Roost tackles that problem in two ways. First, it prompts you to do an entire week of social media planning and posting in just a few minutes. It walks you through the process, suggesting that you set up certain types of posts to certain social networks on certain days. The second thing Roost does is to suggest what you should say. Its suggestions are specific to your industry, so that restaurant owners might be prompted to post about a new dish and accountants to give out tax advice. And Roost keeps a continuously updating library of online articles relevant to different lines of business, and suggests posting a link to one with a comment. All of these different posts are automatically scheduled and posted by Roost.

The point isn’t to allow owners to turn over responsibility for posting content to Roost, said Alex Chang, who is founder of Roost, which is also based in San Francisco. Rather, it’s to help users get a sense of what sorts of posts work and what’s a good rhythm for posting and also to provide a shortcut when they just don’t have time to keep the conversation going throughout the week. “We’re not trying to robotize the process,” Mr. Chang said. “There needs to be a level of authenticity in your online conversation, or you’re going to fail.”
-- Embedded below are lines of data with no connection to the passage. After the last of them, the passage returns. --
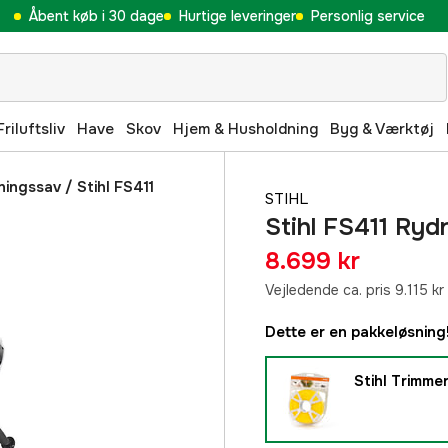
Åbent køb i 30 dage
Hurtige leveringer
Personlig service
Friluftsliv
Have
Skov
Hjem & Husholdning
Byg & Værktøj
ningssav
/
Stihl FS411
STIHL
Stihl FS411 Ryd
8.699 kr
Vejledende ca. pris 9.115 kr
Dette er en pakkeløsning
Stihl Trimmer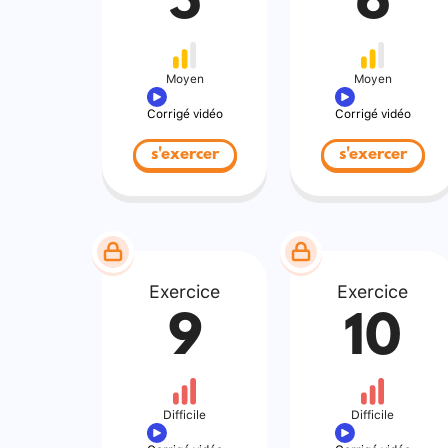
5
6
Moyen
Moyen
Corrigé vidéo
Corrigé vidéo
s'exercer
s'exercer
Exercice
Exercice
9
10
Difficile
Difficile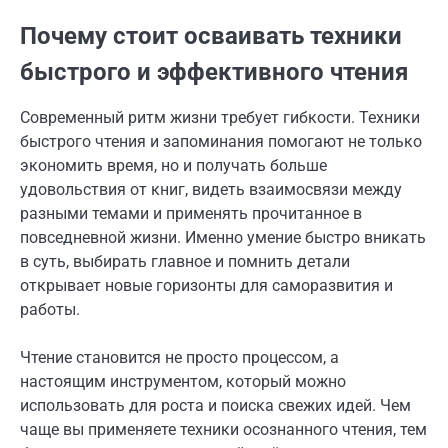
Почему стоит осваивать техники
быстрого и эффективного чтения
Современный ритм жизни требует гибкости. Техники
быстрого чтения и запоминания помогают не только
экономить время, но и получать больше
удовольствия от книг, видеть взаимосвязи между
разными темами и применять прочитанное в
повседневной жизни. Именно умение быстро вникать
в суть, выбирать главное и помнить детали
открывает новые горизонты для саморазвития и
работы.
Чтение становится не просто процессом, а
настоящим инструментом, который можно
использовать для роста и поиска свежих идей. Чем
чаще вы применяете техники осознанного чтения, тем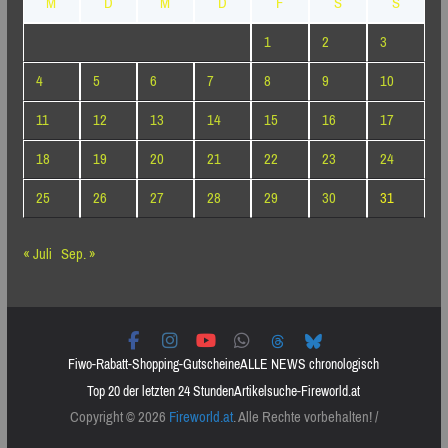
M
D
M
D
F
S
S
1
2
3
4
5
6
7
8
9
10
11
12
13
14
15
16
17
18
19
20
21
22
23
24
25
26
27
28
29
30
31
« Juli
Sep. »
Fiwo-Rabatt-Shopping-Gutscheine
ALLE NEWS chronologisch
Top 20 der letzten 24 Stunden
Artikelsuche-Fireworld.at
Copyright © 2026
Fireworld.at
. Alle Rechte vorbehalten! /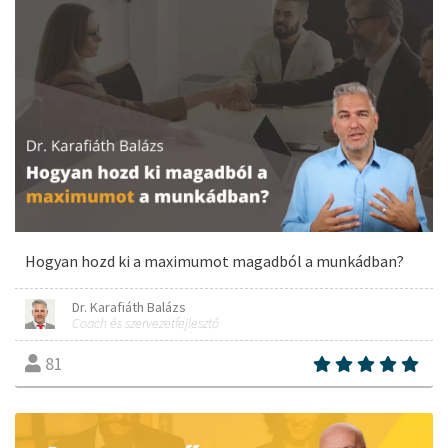
Hogyan hozd ki a maximumot magadból a munkádban?
Dr. Karafiáth Balázs
Coach és szervezetfejlesztő
81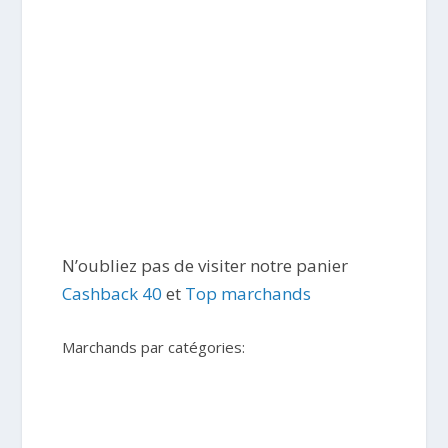
N’oubliez pas de visiter notre panier
Cashback 40
et
Top marchands
Marchands par catégories: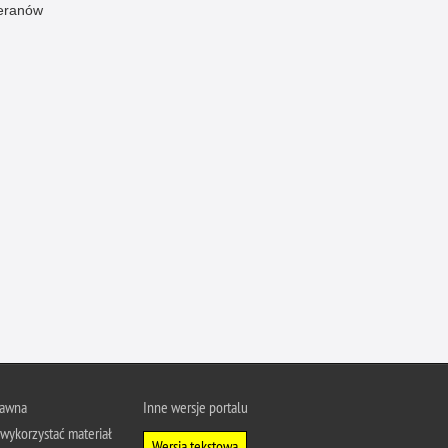
eranów
Ofiarni i odważni
Opinia publiczna
Oszustwa
Pedofilia, pornografia dziecięca
Piractwo przemysłowe
Podrabianie znaków towarowych
Pogryzienia przez psy
Polemiki i sprostowania
Policja inaczej
Policjant z pasją
Porwania
Pożary i podpalenia
Pranie brudnych pieniędzy
rawna
Inne wersje portalu
wykorzystać materiał
Prawa człowieka
Wersja tekstowa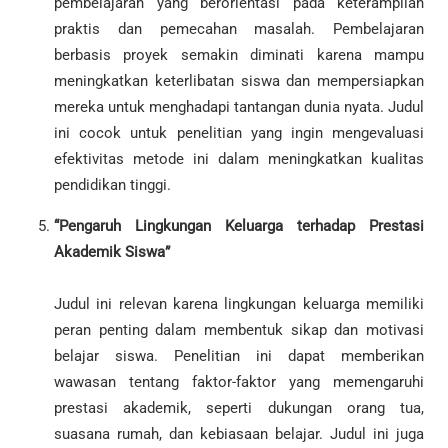
pembelajaran yang berorientasi pada keterampilan
praktis dan pemecahan masalah. Pembelajaran
berbasis proyek semakin diminati karena mampu
meningkatkan keterlibatan siswa dan mempersiapkan
mereka untuk menghadapi tantangan dunia nyata. Judul
ini cocok untuk penelitian yang ingin mengevaluasi
efektivitas metode ini dalam meningkatkan kualitas
pendidikan tinggi.
“Pengaruh Lingkungan Keluarga terhadap Prestasi
Akademik Siswa”
Judul ini relevan karena lingkungan keluarga memiliki
peran penting dalam membentuk sikap dan motivasi
belajar siswa. Penelitian ini dapat memberikan
wawasan tentang faktor-faktor yang memengaruhi
prestasi akademik, seperti dukungan orang tua,
suasana rumah, dan kebiasaan belajar. Judul ini juga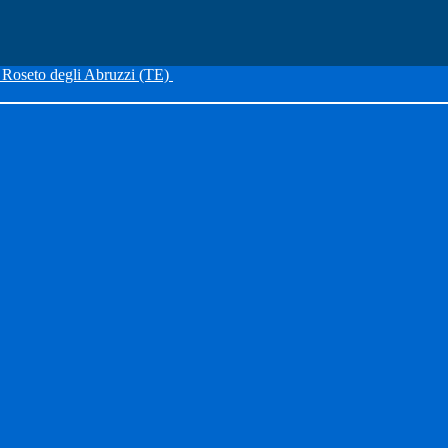
Roseto degli Abruzzi (TE)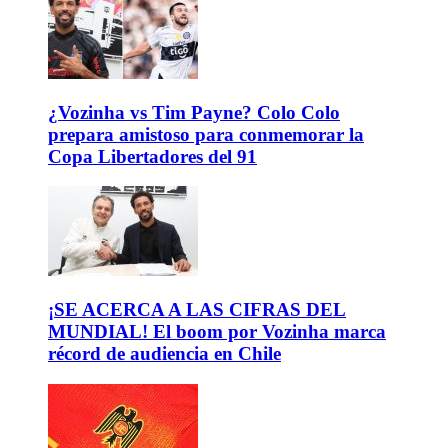
¿Vozinha vs Tim Payne? Colo Colo
prepara amistoso para conmemorar la
Copa Libertadores del 91
¡SE ACERCA A LAS CIFRAS DEL
MUNDIAL! El boom por Vozinha marca
récord de audiencia en Chile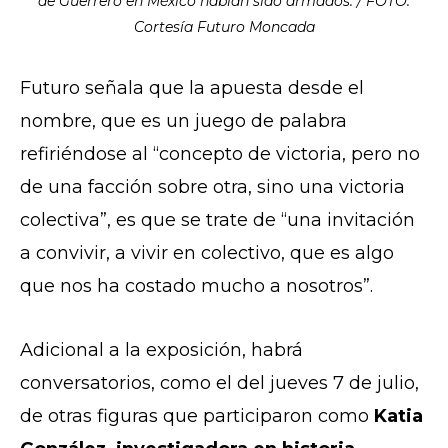
de Guerrero en México habían sido armados. / FOTO:
Cortesía Futuro Moncada
Futuro señala que la apuesta desde el
nombre, que es un juego de palabra
refiriéndose al “concepto de victoria, pero no
de una facción sobre otra, sino una victoria
colectiva”, es que se trate de “una invitación
a convivir, a vivir en colectivo, que es algo
que nos ha costado mucho a nosotros”.
Adicional a la exposición, habrá
conversatorios, como el del jueves 7 de julio,
de otras figuras que participaron como
Katia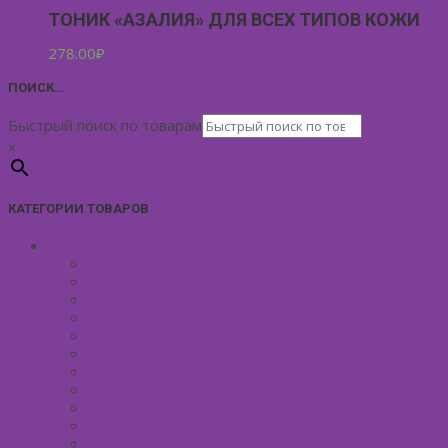
ТОНИК «АЗАЛИЯ» ДЛЯ ВСЕХ ТИПОВ КОЖИ
278.00
₽
ПОИСК…
Быстрый поиск по товарам
×
КАТЕГОРИИ ТОВАРОВ
УХОД ЗА КОЖЕЙ ЛИЦА
Антивозрастной уход
Демакияж для лица
Скрабы для лица
Тонизирование лица
Маски для лица
Сливки для лица
Кремы для лица
Масло для лица
Уход вокруг глаз
Уход за губами
Борьба с куперозом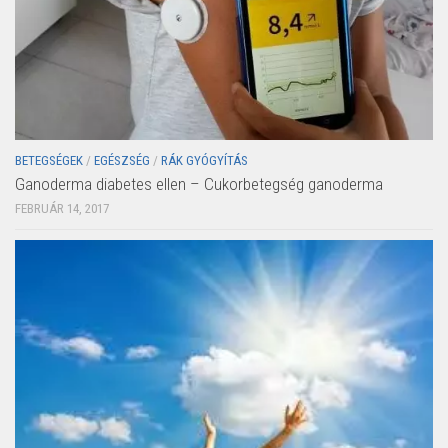
BETEGSÉGEK
/
EGÉSZSÉG
/
RÁK GYÓGYÍTÁS
Ganoderma diabetes ellen – Cukorbetegség ganoderma
FEBRUÁR 14, 2017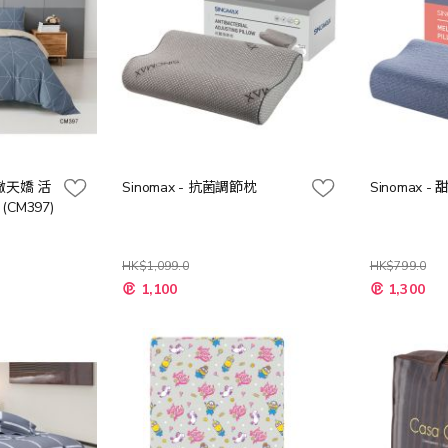
卡撒天嬌 活
Sinomax - 抗菌調節枕
Sinomax 
CM397)
HK$1,099.0
HK$799.0
特
特
1,100
1,300
殊
殊
價
價
格
格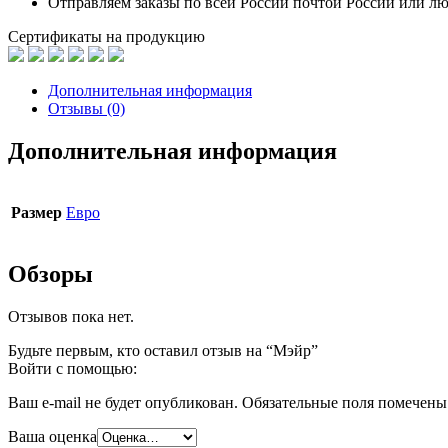
Отправляем заказы по всей России почтой России или л
Сертификаты на продукцию
Дополнительная информация
Отзывы (0)
Дополнительная информация
Размер
Евро
Обзоры
Отзывов пока нет.
Будьте первым, кто оставил отзыв на “Мэйр”
Войти с помощью:
Ваш e-mail не будет опубликован.
Обязательные поля помечен
Ваша оценка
Roost makes suggestions but pushes business owners to put a bit of thought and personality into it, too. And it also encourages them to put others to work on their behalf. Roost’s “circles” feature allows you to invite other business owners you know to pass along some of your posts and tweets to their networks, in exchange for your doing the same for them. That’s a great idea and potentially a real shortcut to getting the word out to a lot more people.

Ms. Betts said Roost has made a difference, pushing her and her employees to engage in more conversations, to post more articles and questions that get attention and to put up plenty of reminders about events. “Our fan base has been increasing at a faster rate, and I get the sense more people are talking about us,” she said. She figures that the improved networking is likely to pay off in a couple of extra searches a year, adding between $5,000 and $15,000 to her bottom line. Combine that with a Roost-enabled savings in time for her and her employees that she figures is worth about $5,000 a year, and the full bottom-line impact of the tool comes to between $10,000 and $20,000 annually. Not bad for a tool that’s free.

And here’s a bonus: Betts Recruiting was recently among 49 companies nominated for a popular San Francisco Web site’s best-small-business award, with the winners determined by a reader vote, and Ms. Betts credits a Roost-driven, get-out-the-vote campaign with helping them become one of seven finalists.